Insert a HiPure RNA Mini Column, load the 650 µl mixture and centrifuge at 10,000 × g for 1 min. If larger RNAs (>200 nt) will be recovered, keep this first column and process it through the Shared wash and elution module. The flow-through can continue to the miRNA-enriched binding route.
Add 600 µl absolute ethanol to the flow-through from the first column and mix well by pipetting.
Insert another HiPure RNA Mini Column. Load 700 µl of the adjusted flow-through and centrifuge at 10,000 × g for 1 min. Repeat until the full sample has passed through the column.
Add 650 µl Buffer RWC to the RNA Mini Column and centrifuge at 10,000 × g for 1 min. Discard the filtrate and reuse the collection tube.
This is the shared wash step beginning from the manual Step 9 after either binding route has loaded RNA onto the column.
Wash the column twice with 650 µl Buffer RW2, centrifuging at 10,000 × g for 1 min each time and discarding filtrate between washes.
Confirm that Buffer RW2 has been diluted with ethanol before use.
Centrifuge the empty column at 10,000 × g for 2 min at room temperature to dry the membrane.
Transfer the column to a clean 1.5 ml tube. Add 30–50 µl RNase Free Water to the membrane center, place for 2 min and centrifuge at 10,000 × g for 1 min.
Store purified RNA at -20°C.
This workflow separates sample-specific MagZol lysis and chloroform phase separation from two alternative binding routes. After the branch-specific binding step, the selected RNA column enters the same shared wash and elution module beginning with the RWC wash. In the separate-fraction route, the first column contains the larger-RNA fraction and can be processed through the shared module if that fraction is required, while the flow-through continues to the miRNA-enriched column. The note is intended as a practical companion to the product manual rather than a replacement for the official protocol.

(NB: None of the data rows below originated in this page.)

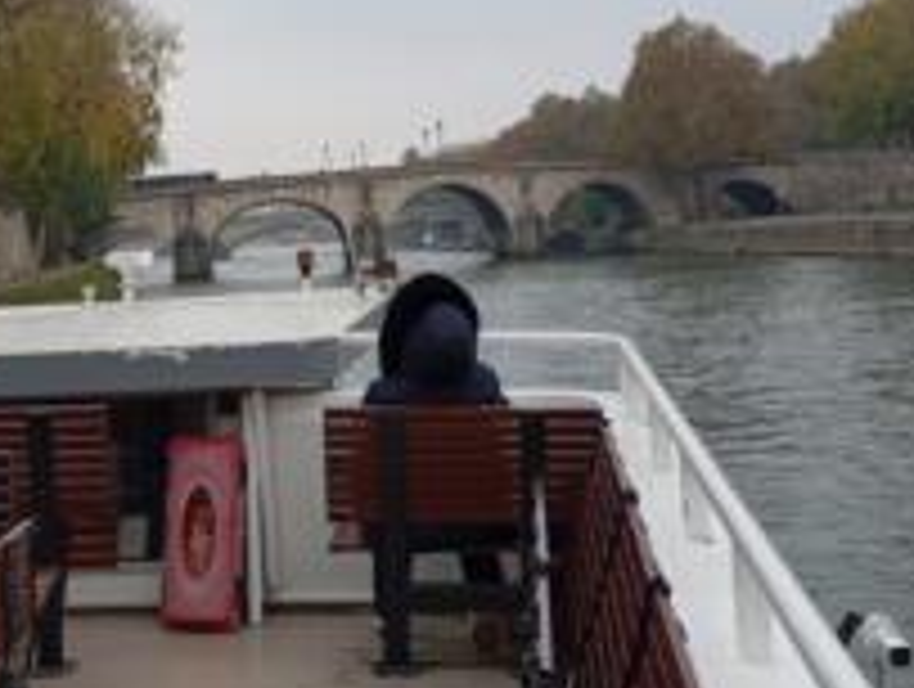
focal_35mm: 69
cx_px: 414
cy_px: -92
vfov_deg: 20.3
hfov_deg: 28.1
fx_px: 1825
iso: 100
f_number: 1.8
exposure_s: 1/175
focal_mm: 4.27
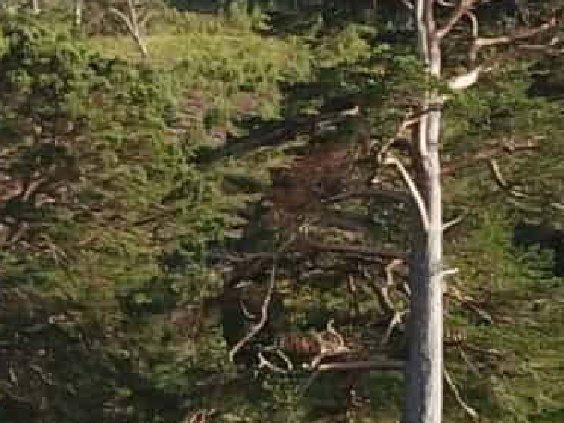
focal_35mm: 179
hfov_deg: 9.2
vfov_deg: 8.3
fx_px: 2916
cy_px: 276
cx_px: -1013
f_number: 2.2
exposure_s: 1/361
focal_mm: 4.73
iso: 100
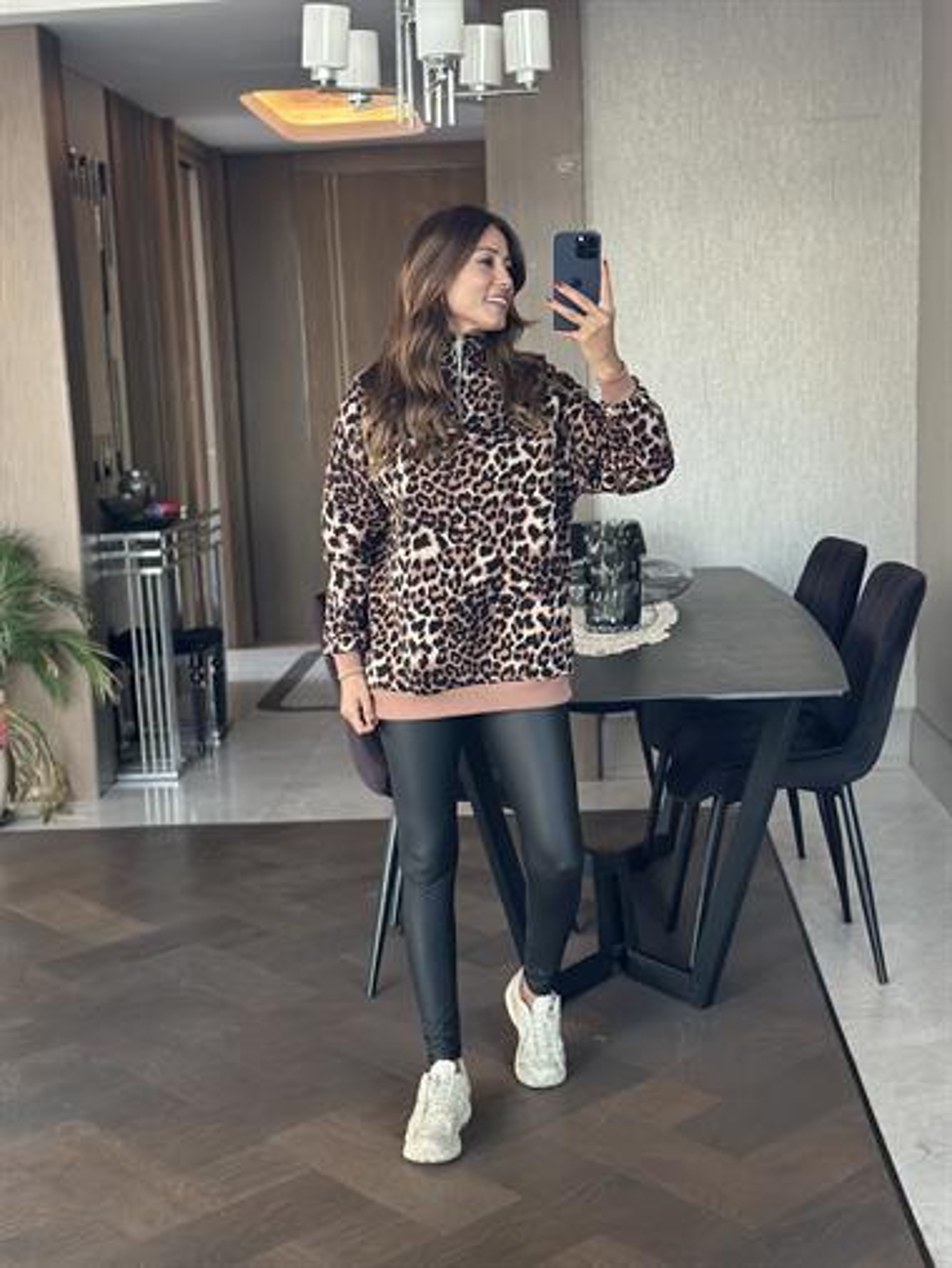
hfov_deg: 30.3
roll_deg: +2.9
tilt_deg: -15.2
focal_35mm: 48
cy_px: 634
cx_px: 476
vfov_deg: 39.6
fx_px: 1759
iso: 320
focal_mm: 6.86
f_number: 1.78
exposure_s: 1/60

Protocol times stated in the product manual are retained where applicable. Steps without explicit timing are estimated for an experienced operator, including homogenization, pipetting, aqueous-phase transfer, column loading, filtrate disposal and tube repositioning. Cumulative time runs continuously from sample lysis to final elution. The separate-fraction route may take longer when both the larger-RNA column and the miRNA-enriched column are processed through the shared wash and elution module.

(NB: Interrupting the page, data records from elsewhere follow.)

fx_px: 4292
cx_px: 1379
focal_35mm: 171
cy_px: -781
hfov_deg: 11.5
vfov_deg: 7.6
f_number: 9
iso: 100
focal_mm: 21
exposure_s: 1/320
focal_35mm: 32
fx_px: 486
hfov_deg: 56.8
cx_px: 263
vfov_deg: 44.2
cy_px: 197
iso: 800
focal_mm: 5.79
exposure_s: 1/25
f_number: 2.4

R4310 uses MagZol Reagent for phenol / guanidine-based lysis and RNase inhibition. After chloroform phase separation, the upper aqueous phase can be processed as total RNA including miRNA by adding 1.5 volumes ethanol, or fractionated by first binding larger RNAs with a lower ethanol proportion and then capturing the miRNA-enriched fraction from the adjusted flow-through.

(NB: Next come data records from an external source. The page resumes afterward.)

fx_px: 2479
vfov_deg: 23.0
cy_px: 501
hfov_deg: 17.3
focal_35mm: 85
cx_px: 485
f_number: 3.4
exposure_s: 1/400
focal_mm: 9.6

The most important handling point is clean recovery of the upper aqueous phase without disturbing the interphase. Tissue disruption should be complete before chloroform separation. When separate fractions are required, keep the first RNA column if larger RNAs (>200 nt) are also being recovered, and process the selected column or columns through the shared wash and elution module.